§ **Task brief**: Skip every image and restate the data word for word.

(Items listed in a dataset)
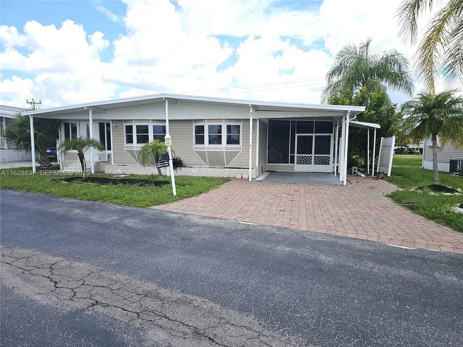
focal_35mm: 23
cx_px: 232
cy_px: 174
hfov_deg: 73.9
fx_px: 308
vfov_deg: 58.9
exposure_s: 1/692
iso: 10
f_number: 1.7
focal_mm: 6.3
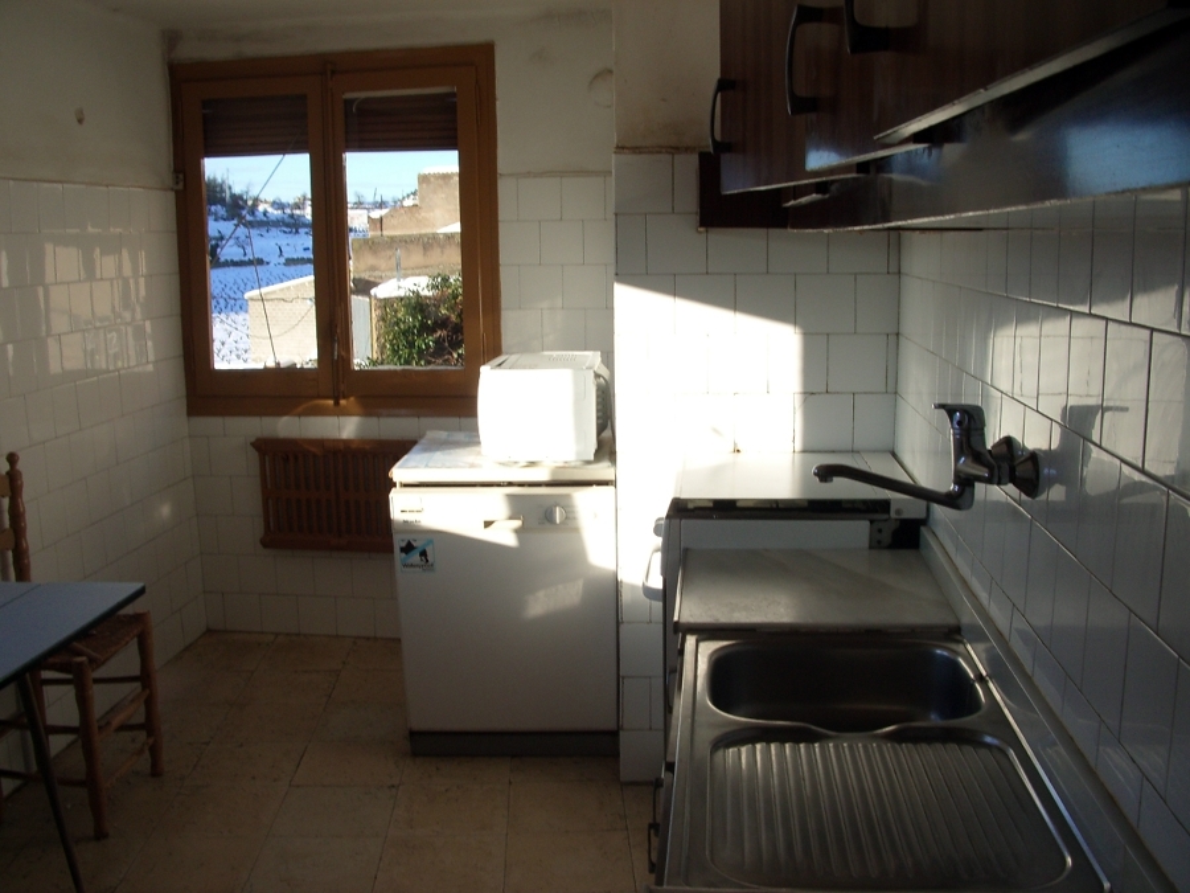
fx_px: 1203
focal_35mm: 35
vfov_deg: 40.7
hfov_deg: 52.6
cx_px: 595
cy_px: 446
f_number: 4.3
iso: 80
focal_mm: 5.8
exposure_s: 1/160
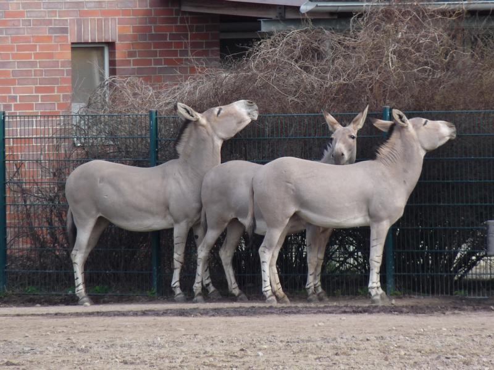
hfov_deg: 3.6
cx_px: 247
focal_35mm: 548
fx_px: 7820
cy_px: 185
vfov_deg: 2.7
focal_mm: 69.7
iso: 100
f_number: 4
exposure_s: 1/250
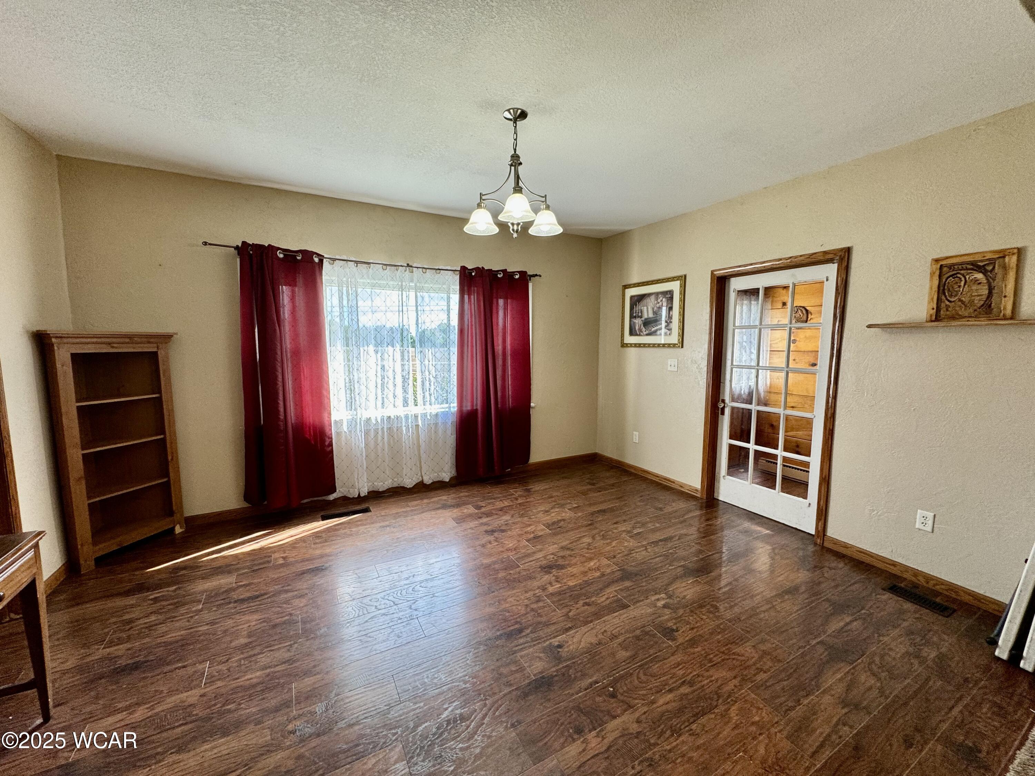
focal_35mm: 14
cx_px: 518
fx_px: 419
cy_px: 388
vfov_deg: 85.7
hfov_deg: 102.1
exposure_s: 1/120
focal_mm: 2.22
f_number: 2.2
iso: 100
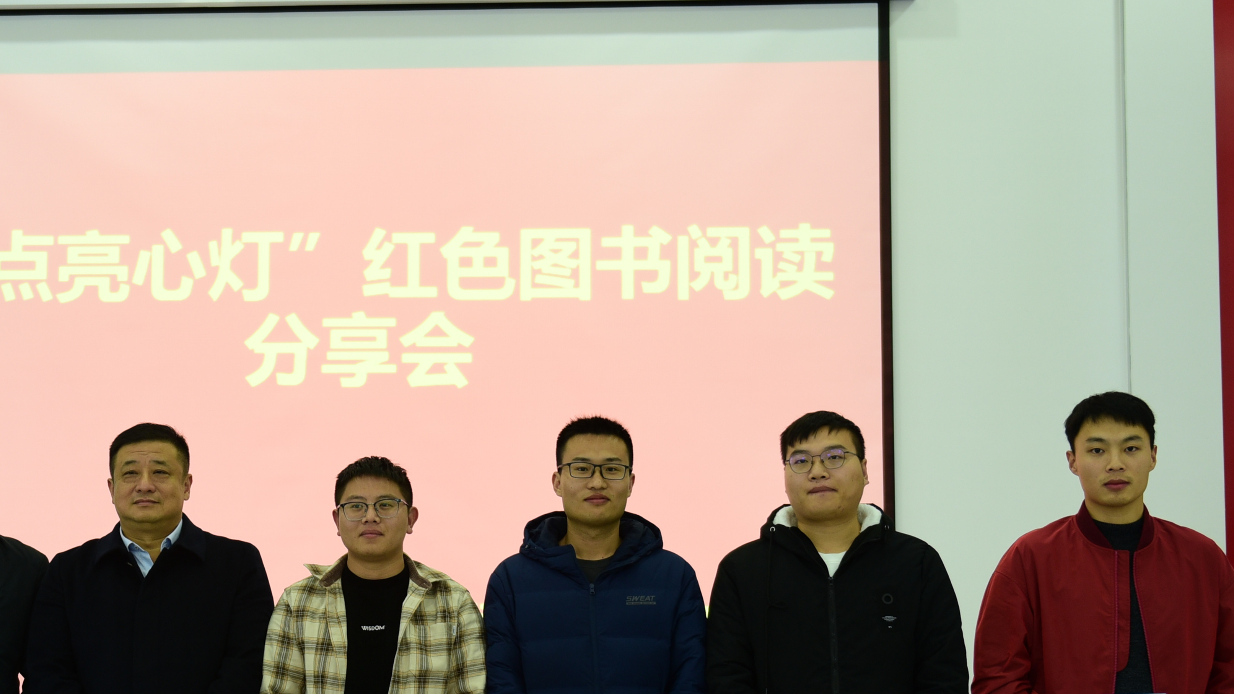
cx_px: 275
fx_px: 2127
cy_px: 511
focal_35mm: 65
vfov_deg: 18.4
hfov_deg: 31.6
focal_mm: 35
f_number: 2.8
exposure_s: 1/50
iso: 320
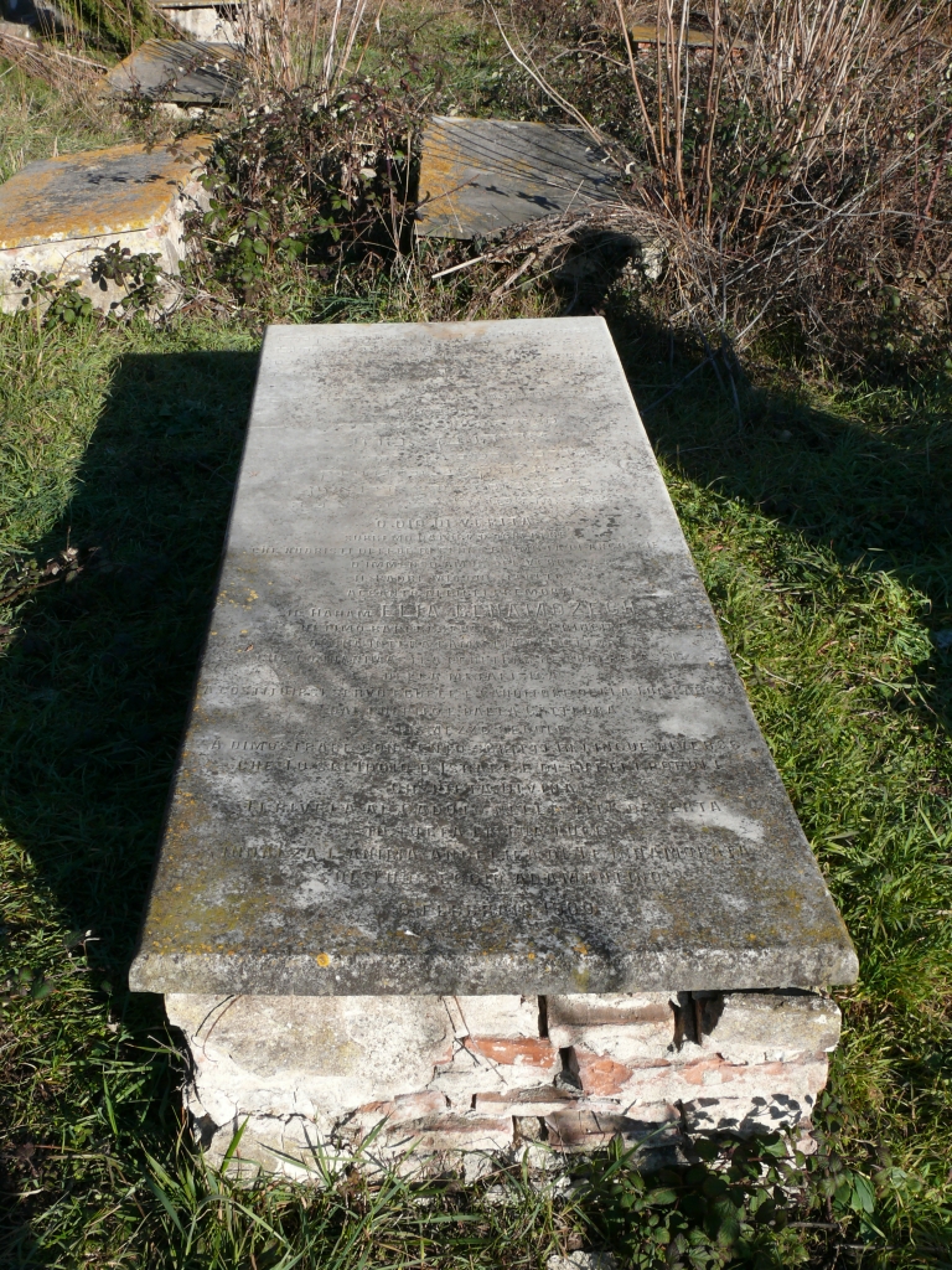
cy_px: 635
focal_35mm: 39
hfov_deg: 36.8
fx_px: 1430
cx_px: 476
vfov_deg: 47.9
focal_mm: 8.3
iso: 100
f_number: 5.6
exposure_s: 1/320
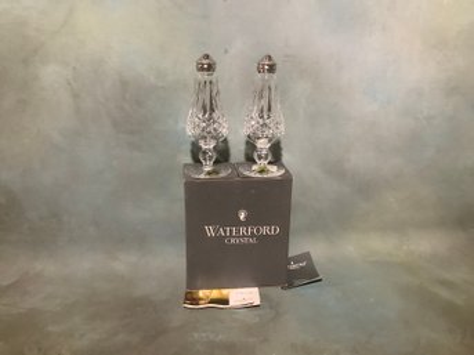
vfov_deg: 45.4
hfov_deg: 58.4
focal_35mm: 31
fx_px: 424
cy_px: 178
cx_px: 237
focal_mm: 3.3
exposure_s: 1/40
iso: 320
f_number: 2.4
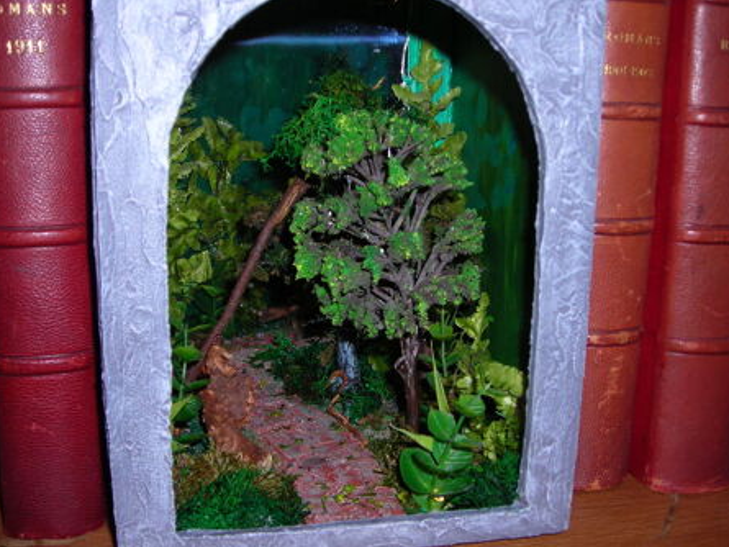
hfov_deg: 45.8
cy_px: 278
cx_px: 374
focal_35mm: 41
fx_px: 864
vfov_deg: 35.2
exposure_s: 1/60.1
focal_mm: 6.3
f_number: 3.2
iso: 50
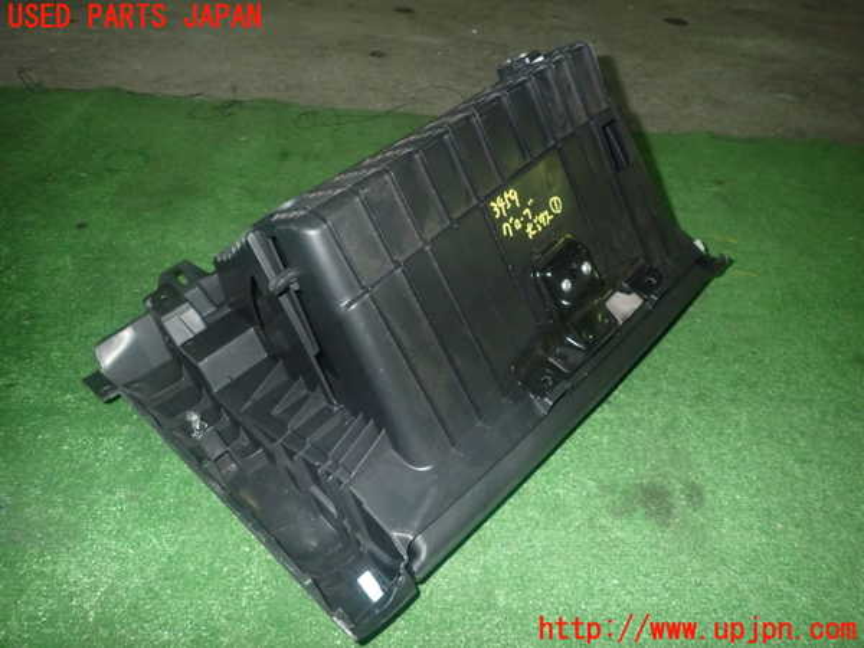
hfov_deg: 69.4
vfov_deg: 54.9
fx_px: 624
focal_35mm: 25
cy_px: 324
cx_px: 432
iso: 800
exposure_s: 1/30
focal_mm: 4.5
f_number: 5.6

§ **The completed task**:
focal_35mm: 23
cx_px: 232
cy_px: 174
hfov_deg: 73.9
fx_px: 308
vfov_deg: 58.9
exposure_s: 1/692
iso: 10
f_number: 1.7
focal_mm: 6.3
fx_px: 1203
focal_35mm: 35
vfov_deg: 40.7
hfov_deg: 52.6
cx_px: 595
cy_px: 446
f_number: 4.3
iso: 80
focal_mm: 5.8
exposure_s: 1/160
hfov_deg: 3.6
cx_px: 247
focal_35mm: 548
fx_px: 7820
cy_px: 185
vfov_deg: 2.7
focal_mm: 69.7
iso: 100
f_number: 4
exposure_s: 1/250
focal_35mm: 14
cx_px: 518
fx_px: 419
cy_px: 388
vfov_deg: 85.7
hfov_deg: 102.1
exposure_s: 1/120
focal_mm: 2.22
f_number: 2.2
iso: 100
cx_px: 275
fx_px: 2127
cy_px: 511
focal_35mm: 65
vfov_deg: 18.4
hfov_deg: 31.6
focal_mm: 35
f_number: 2.8
exposure_s: 1/50
iso: 320
cy_px: 635
focal_35mm: 39
hfov_deg: 36.8
fx_px: 1430
cx_px: 476
vfov_deg: 47.9
focal_mm: 8.3
iso: 100
f_number: 5.6
exposure_s: 1/320
vfov_deg: 45.4
hfov_deg: 58.4
focal_35mm: 31
fx_px: 424
cy_px: 178
cx_px: 237
focal_mm: 3.3
exposure_s: 1/40
iso: 320
f_number: 2.4
hfov_deg: 45.8
cy_px: 278
cx_px: 374
focal_35mm: 41
fx_px: 864
vfov_deg: 35.2
exposure_s: 1/60.1
focal_mm: 6.3
f_number: 3.2
iso: 50
hfov_deg: 69.4
vfov_deg: 54.9
fx_px: 624
focal_35mm: 25
cy_px: 324
cx_px: 432
iso: 800
exposure_s: 1/30
focal_mm: 4.5
f_number: 5.6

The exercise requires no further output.